Kroto and other scientists surmise such legislation would allow teachers to present as credible theories of creationism and intelligent design, basically beliefs that God or a higher being created humans.
Proponents say it allows teachers "academic freedom" to explore a theory, and that laws clearly ban the teaching of religious theories.
The proposals would also protect from punishment students who refuse to accept Darwin's evolution.
The bill's Senate sponsor, Ronda Storms, R-Valrico, says teachers and students feel too frightened to even discuss intelligent design.
Senate Majority Leader Dan Webster, R-Winter Garden, said the theory of evolution "had flaws."
Republicans have voted for the plan to the point where it will be considered by the full Senate, and has only one more committee to pass in the House.
Kroto, whose father was Jewish and fled the Nazis in Germany, said the belief in God has never made sense to him.
"I just think science is the way the universe is and that's how we figure things out," Kroto said.

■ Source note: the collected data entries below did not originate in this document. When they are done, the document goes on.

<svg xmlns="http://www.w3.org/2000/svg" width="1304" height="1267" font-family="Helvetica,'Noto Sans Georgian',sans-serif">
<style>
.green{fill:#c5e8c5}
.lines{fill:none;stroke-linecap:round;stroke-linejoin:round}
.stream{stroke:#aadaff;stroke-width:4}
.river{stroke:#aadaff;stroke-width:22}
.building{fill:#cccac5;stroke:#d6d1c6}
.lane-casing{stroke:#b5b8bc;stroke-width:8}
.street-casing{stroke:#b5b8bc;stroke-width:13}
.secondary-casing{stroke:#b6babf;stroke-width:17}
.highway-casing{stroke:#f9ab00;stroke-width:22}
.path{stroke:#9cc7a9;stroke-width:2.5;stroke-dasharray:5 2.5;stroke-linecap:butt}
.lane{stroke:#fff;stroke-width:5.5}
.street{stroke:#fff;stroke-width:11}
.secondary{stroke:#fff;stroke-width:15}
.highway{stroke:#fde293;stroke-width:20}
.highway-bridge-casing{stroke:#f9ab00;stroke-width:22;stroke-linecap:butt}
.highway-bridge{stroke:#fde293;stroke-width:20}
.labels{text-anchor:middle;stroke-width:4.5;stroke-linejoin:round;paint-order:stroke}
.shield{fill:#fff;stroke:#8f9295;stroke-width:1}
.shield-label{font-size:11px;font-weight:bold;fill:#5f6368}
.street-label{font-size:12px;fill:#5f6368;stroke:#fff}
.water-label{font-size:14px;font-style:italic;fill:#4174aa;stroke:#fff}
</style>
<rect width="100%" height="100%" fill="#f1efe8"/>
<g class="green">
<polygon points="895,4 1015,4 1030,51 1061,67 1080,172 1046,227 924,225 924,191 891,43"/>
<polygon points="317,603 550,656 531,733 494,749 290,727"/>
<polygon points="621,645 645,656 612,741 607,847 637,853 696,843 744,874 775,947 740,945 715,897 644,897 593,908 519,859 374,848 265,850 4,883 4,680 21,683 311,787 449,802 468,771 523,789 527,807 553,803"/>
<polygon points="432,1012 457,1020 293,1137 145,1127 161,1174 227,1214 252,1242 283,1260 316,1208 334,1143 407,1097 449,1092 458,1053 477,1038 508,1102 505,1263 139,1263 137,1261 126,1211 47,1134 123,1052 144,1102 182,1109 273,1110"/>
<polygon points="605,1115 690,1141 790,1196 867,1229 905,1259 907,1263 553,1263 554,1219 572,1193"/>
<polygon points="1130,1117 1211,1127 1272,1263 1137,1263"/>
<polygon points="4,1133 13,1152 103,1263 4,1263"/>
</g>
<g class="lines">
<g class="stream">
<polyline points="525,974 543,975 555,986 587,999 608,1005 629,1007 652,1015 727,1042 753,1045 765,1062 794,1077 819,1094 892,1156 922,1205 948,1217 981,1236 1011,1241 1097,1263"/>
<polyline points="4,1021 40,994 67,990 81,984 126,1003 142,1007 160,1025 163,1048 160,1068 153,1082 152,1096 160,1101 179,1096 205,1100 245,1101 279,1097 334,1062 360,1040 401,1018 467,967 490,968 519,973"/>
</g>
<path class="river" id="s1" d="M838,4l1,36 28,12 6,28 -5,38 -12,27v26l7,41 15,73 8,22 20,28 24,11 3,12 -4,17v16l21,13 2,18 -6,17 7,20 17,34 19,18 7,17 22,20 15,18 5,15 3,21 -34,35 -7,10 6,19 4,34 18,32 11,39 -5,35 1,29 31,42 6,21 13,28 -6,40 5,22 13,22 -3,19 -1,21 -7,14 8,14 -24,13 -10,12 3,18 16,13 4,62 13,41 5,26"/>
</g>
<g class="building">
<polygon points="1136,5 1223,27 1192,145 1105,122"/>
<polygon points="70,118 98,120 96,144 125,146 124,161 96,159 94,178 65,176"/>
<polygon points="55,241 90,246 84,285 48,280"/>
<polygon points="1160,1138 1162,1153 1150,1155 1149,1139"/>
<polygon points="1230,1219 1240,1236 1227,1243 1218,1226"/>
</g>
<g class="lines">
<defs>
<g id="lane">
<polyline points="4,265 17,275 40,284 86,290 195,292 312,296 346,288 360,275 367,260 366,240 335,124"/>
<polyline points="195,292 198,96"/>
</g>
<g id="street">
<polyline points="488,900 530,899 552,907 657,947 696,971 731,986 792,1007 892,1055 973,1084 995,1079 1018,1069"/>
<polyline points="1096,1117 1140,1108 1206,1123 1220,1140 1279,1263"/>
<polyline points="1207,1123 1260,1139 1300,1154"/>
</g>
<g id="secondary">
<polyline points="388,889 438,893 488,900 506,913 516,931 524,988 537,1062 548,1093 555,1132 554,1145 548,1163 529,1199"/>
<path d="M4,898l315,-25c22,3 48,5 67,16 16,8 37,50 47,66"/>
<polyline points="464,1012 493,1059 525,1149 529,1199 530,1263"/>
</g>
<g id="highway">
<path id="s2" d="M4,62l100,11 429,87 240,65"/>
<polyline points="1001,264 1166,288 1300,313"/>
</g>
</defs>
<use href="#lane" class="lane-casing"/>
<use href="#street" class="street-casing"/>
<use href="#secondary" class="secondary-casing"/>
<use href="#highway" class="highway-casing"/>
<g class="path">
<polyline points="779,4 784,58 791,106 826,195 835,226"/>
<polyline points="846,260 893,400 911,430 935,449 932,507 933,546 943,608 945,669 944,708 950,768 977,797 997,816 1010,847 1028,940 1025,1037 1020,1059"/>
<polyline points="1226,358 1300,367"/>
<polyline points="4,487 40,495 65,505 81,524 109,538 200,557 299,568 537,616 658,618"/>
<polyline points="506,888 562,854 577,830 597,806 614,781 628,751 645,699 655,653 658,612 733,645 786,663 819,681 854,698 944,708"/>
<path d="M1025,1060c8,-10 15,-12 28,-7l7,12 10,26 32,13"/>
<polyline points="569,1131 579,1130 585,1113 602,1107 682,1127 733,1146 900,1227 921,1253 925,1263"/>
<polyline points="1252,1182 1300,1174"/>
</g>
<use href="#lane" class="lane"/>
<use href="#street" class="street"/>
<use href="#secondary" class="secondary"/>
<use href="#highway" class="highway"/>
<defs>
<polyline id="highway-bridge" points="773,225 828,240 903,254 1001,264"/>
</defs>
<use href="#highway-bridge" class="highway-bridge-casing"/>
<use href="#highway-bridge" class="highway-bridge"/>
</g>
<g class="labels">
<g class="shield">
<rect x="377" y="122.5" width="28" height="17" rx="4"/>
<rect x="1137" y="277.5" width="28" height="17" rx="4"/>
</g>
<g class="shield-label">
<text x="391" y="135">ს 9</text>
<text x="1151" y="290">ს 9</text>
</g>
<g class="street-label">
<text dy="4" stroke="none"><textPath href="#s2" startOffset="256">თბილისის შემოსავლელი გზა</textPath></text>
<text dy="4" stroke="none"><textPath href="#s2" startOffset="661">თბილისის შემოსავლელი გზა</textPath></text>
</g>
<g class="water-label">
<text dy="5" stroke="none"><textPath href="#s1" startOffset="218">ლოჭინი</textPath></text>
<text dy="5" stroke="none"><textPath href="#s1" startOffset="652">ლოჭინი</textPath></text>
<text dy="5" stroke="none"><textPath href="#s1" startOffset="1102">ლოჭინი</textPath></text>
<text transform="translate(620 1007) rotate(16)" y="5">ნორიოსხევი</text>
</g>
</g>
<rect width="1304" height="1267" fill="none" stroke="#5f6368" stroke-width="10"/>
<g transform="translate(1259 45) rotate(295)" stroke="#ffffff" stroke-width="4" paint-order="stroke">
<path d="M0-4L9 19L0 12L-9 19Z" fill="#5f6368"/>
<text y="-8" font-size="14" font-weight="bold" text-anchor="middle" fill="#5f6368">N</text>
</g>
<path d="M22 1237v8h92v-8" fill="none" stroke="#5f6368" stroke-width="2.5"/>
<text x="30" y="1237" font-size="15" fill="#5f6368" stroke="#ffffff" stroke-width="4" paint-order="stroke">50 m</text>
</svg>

He won the Nobel Prize for discovering buckminsterfullerene, a carbon molecule with a soccer ball shape that students now call "buckyballs" for short.
He fears the recent debate over evolution is a sign science is becoming irrelevant.
"As far as I'm concerned, it's an abuse of position not to teach science correctly to children," Kroto said. "Today they don't need to know how anything works. The technology is so good if something breaks they get it fixed. There's a large number of kids probably prepared to accept something without being too careful."